The liability associated with our estimate of premiums to be refunded on expected future rescissions is accrued for separately. At December 31, 2012 and 2011 the estimate of this liability totaled $18 million and $58 million, respectively. Separate components of this liability are included in "Other liabilities" and "Premium deficiency reserve" on our consolidated balance sheet. Changes in the liability affect premiums written and earned and change in premium deficiency reserve.
 
In April 2011, Freddie Mac advised its servicers that they must obtain its prior approval for rescission settlements and Fannie Mae advised its servicers that they are prohibited from entering into such settlements. In addition, in April 2011, Fannie Mae notified us that we must obtain its prior approval to enter into certain settlements. Since those announcements, the GSEs have approved our settlement agreement with one customer and have rejected settlement agreements that were structured differently. We have reached and implemented settlement agreements that do not require GSE approval, but they have not been material in the aggregate.
 
As discussed in Note 20 – "Litigation and Contingencies" we have made substantial progress in reaching an agreement with Countrywide concerning rescissions. In addition to the proceedings involving Countrywide, we are involved in legal proceedings with respect to rescissions that we do not consider to be collectively material in amount. We continue to discuss with other customers their objections to material rescissions and have reached settlement terms with several of our significant customers.
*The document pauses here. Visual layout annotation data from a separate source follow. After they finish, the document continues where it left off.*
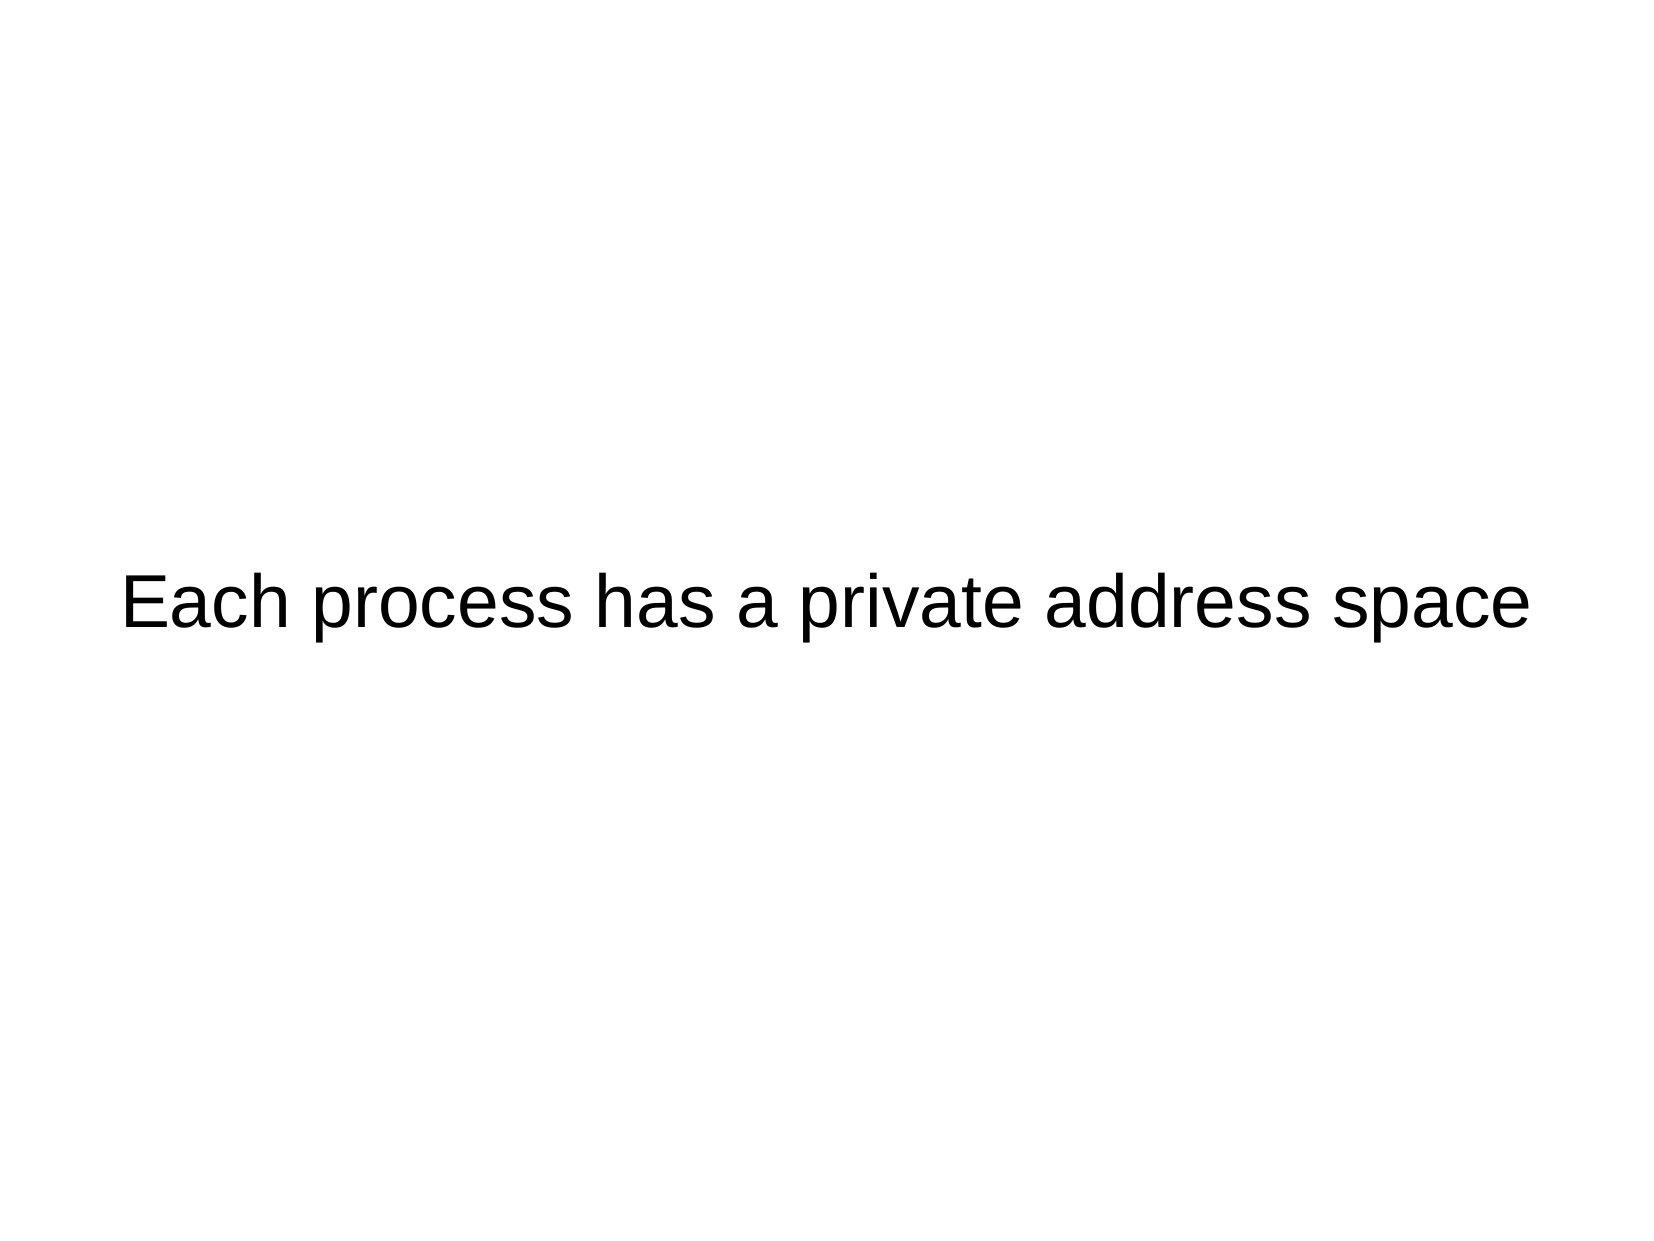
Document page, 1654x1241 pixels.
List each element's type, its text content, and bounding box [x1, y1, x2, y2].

title Each process has a private address space [82, 498, 1571, 706]
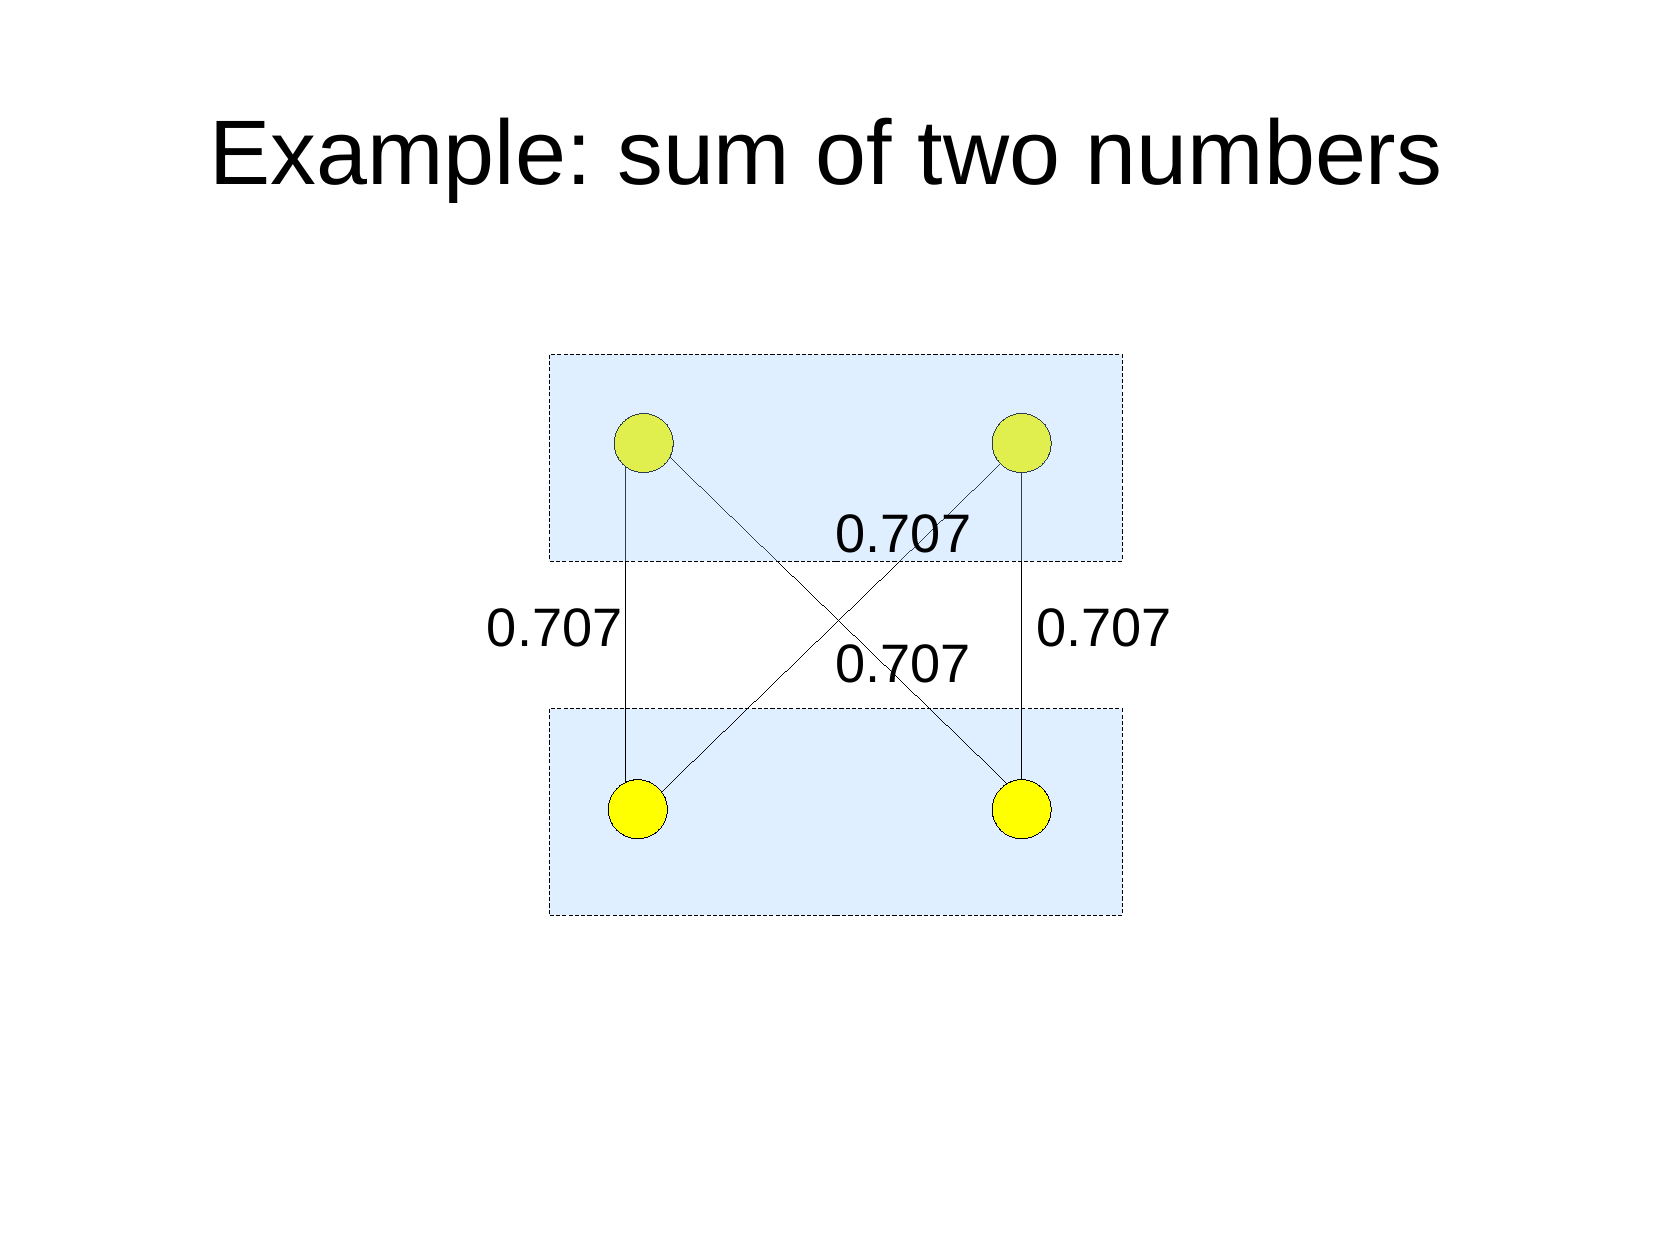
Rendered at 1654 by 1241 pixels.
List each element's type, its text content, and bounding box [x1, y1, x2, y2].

text_box 0.707 [472, 590, 638, 666]
text_box 0.707 [1021, 590, 1188, 666]
text_box 0.707 [820, 625, 987, 702]
text_box [549, 354, 1123, 562]
text_box [549, 708, 1123, 916]
text_box 0.707 [820, 496, 987, 572]
title Example: sum of two numbers [82, 49, 1571, 257]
In connection with some of these settlement discussions, we have suspended rescissions related to loans that we believe could be included in potential settlements. As of December 31, 2012, approximately 240 rescissions, representing total potential claim payments of approximately $16 million, were affected by our decision to suspend rescissions for customers other than the two customers for which we consider a settlement agreement probable, as defined in ASC 450-20. Although it is reasonably possible that, when the discussions or legal proceedings with customers regarding rescissions are completed, there will be a conclusion or determination that we were not entitled to rescind in all cases, we are unable to make a reasonable estimate or range of estimates of the potential liability.